**WHAT YOU ARE ASKED TO DO**
Working from the records below, repeat exactly the lines starting at the line that contains "middle mcp: (104, 588)" and ending at the line that contains "thumb cmc: (657, 727)", inclusive.

(Data records)
========

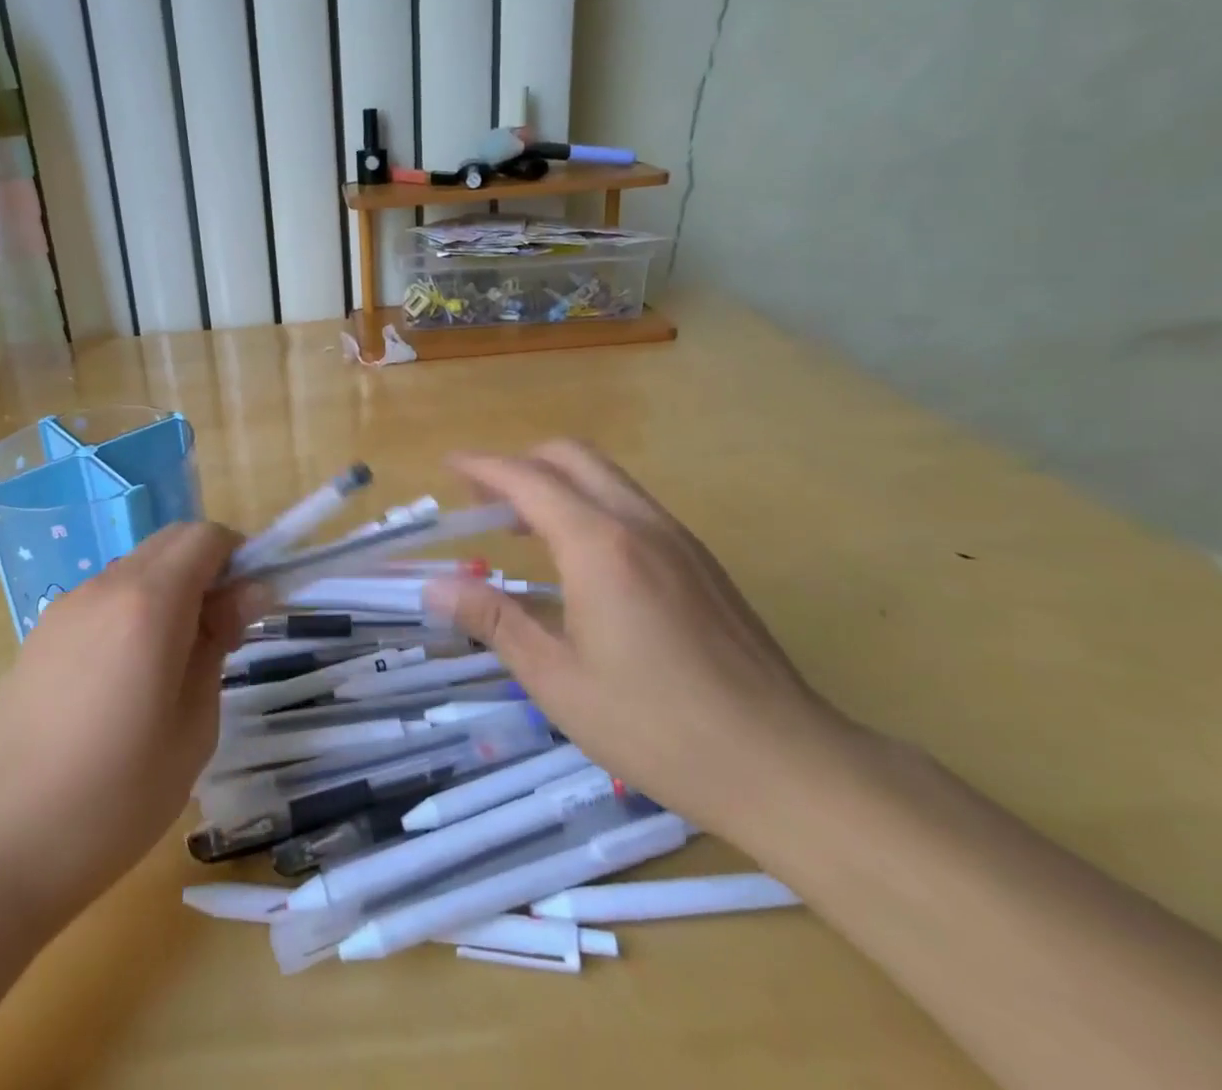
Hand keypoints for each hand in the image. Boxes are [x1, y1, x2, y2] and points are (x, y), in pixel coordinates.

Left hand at [0, 522, 251, 932]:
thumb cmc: (115, 798)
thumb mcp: (194, 725)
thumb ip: (219, 643)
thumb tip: (248, 592)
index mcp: (148, 603)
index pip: (205, 537)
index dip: (239, 557)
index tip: (251, 606)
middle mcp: (104, 588)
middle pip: (170, 542)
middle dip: (207, 568)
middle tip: (222, 632)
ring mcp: (65, 609)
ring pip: (135, 569)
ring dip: (169, 590)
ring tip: (173, 663)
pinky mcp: (39, 636)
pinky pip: (102, 599)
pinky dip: (132, 611)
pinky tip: (125, 680)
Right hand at [421, 441, 849, 841]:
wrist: (785, 763)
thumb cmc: (657, 727)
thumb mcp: (558, 680)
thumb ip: (494, 621)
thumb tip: (436, 587)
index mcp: (599, 545)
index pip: (527, 480)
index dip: (482, 466)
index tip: (449, 465)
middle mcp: (640, 523)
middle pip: (571, 457)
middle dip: (520, 464)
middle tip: (484, 499)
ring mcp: (678, 538)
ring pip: (606, 477)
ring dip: (557, 483)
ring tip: (522, 528)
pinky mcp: (701, 560)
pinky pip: (633, 505)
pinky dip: (591, 505)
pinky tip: (581, 560)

========

**TASK RESULT**
middle mcp: (104, 588)
middle pip: (170, 542)
middle dip: (207, 568)
middle tip: (222, 632)
ring mcp: (65, 609)
ring pip: (135, 569)
ring dip: (169, 590)
ring tip: (173, 663)
pinky mcp: (39, 636)
pinky pip: (102, 599)
pinky dip: (132, 611)
pinky tip: (125, 680)
Right hand at [421, 441, 849, 841]:
wrist: (785, 763)
thumb cmc: (657, 727)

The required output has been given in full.